** Schriftliche Aufgabe 1 **
Was steht in der Rezension über die frühen Staufer?
(a) Wer hat das Buch besprochen?
(b) In welcher Reihe und unter welcher Nummer ist der Band erschienen?
(c) Wessen Wirken hat laut den Herausgebern mehr Interesse gefunden als die Frühzeit der Dynastie?
** Schriftliche Aufgabe 2 **
Wie könnte die Rezension über die frühen Staufer weitergehen? Führe sie im Anschluss an ihren letzten Satz fort.

** Vorliegender Text **
⁂
Grafen, Herzöge,
Könige. Der Aufstieg der frühen Staufer und das Reich (1079-1152), hg. v. Seibert,
Hubertus/Dendorfer, Jürgen (= Mittelalter-Forschungen 18). Thorbecke,
Ostfildern 2005. VIII, 440 S., 32 Abb. Besprochen von Alois Gerlich.
Der Zeit der Staufer gilt stets Aufmerksamkeit der deutschen und italienischen, mit gewissem Abstand auch der französischen Forschung, davon geben Publikationen in großer Zahl Zeugnis. Die Herausgeber des hier anzuzeigenden Werkes machen nun zutreffend darauf aufmerksam, dass allerdings das Interesse an der Frühzeit der Dynastie etwas zurücktrat im Vergleich mit dem Wirken Kaiser Friedrich Barbarossas und seiner Söhne. Diesem Mangel wollen die Verfasser der jetzt vorgelegten Studien entgegenwirken.
⁂
** Erfasste Daten **
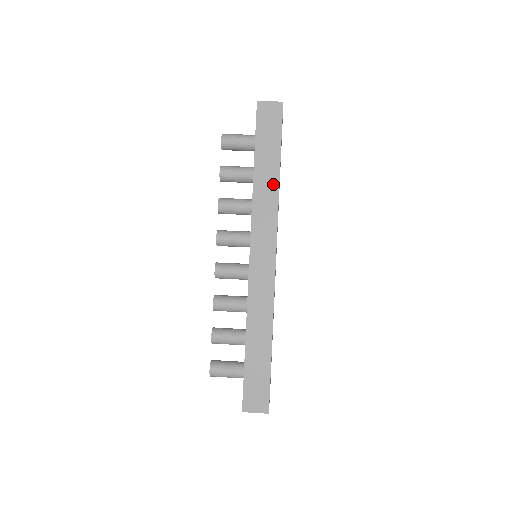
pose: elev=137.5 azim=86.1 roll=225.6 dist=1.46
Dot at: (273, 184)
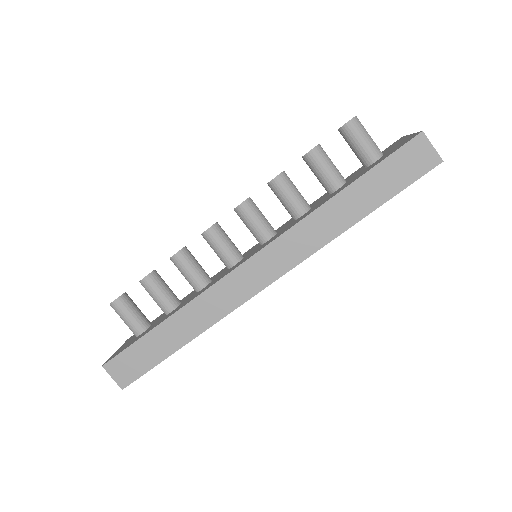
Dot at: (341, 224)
⁂
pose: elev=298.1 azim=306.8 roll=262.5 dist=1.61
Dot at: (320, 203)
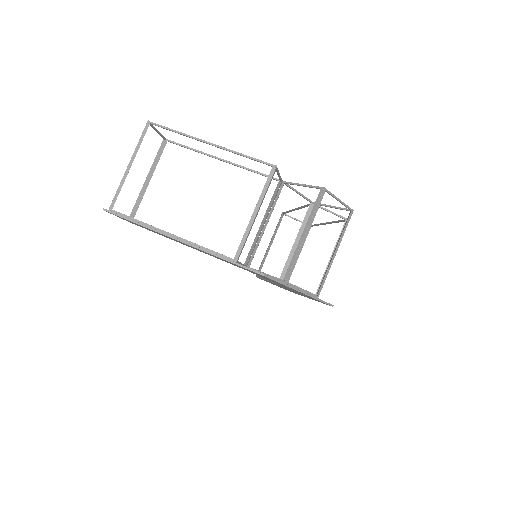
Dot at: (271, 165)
⁂
** Antwort zur Aufgabe 1 **
(a) Alois Gerlich.
(b) In der Reihe Mittelalter-Forschungen, Nummer 18.
(c) Das Wirken Kaiser Friedrich Barbarossas und seiner Söhne.

** Antwort zur Aufgabe 2 **
In den Forschungsstand und die offenen Fragen führt Hubertus Seibert ein (S. 1-39). Er geht den Schwankungen im Verhältnis des 1079 aus der schwäbischen Adelswelt zum Herzogtum aufgestiegenen Grafen Friedrich nach und macht darauf aufmerksam, dass er seine Erhebung im Rang als Anhänger Kaiser Heinrichs IV. im Investiturstreit erhielt. Dieser Akt ist zu würdigen in Anbetracht der Nachbarschaft so bedeutender Sippen wie der Welfen und Zähringer. Zum Gesamtbild gehört, dass die Staufer zwar mehrfach Grafenrechte übten, doch stets die Herzogswürde die Grundlage des Wirkens im Reich wie in den Landschaften bot. In Schwaben, im Elsaß und in Franken befanden sich die Ansätze eigener Besitz- und Machtstellungen. Man sollte sie nicht in ihrer Wertigkeit überschätzen. Das gilt auch dann als nach Kaiser Heinrichs V. Tod die von diesem als Erben bestimmten Neffen nach dem Saliererbe griffen und so die harten Auseinandersetzungen mit König Lothar IIII. provozierten. Erst durch die Koblenzer Königswahl Konrads III. 1138 fiel das salische Eigen an den dann neuen Herrscher. Der Verfasser weist auf die Bedeutung der in der Hauptzahl von damals an errichteten Burgen, der Eigenkirchen und der Kirchenvogteien als additiven Elementen des Herrschaftsaufbaus. Dass hier noch viele Einzeluntersuchungen notwendig sind, wird angemerkt. Auf die differenzierten Anliegen der Rechtsgeschichte im regionalen Rahmen muß geachtet werden.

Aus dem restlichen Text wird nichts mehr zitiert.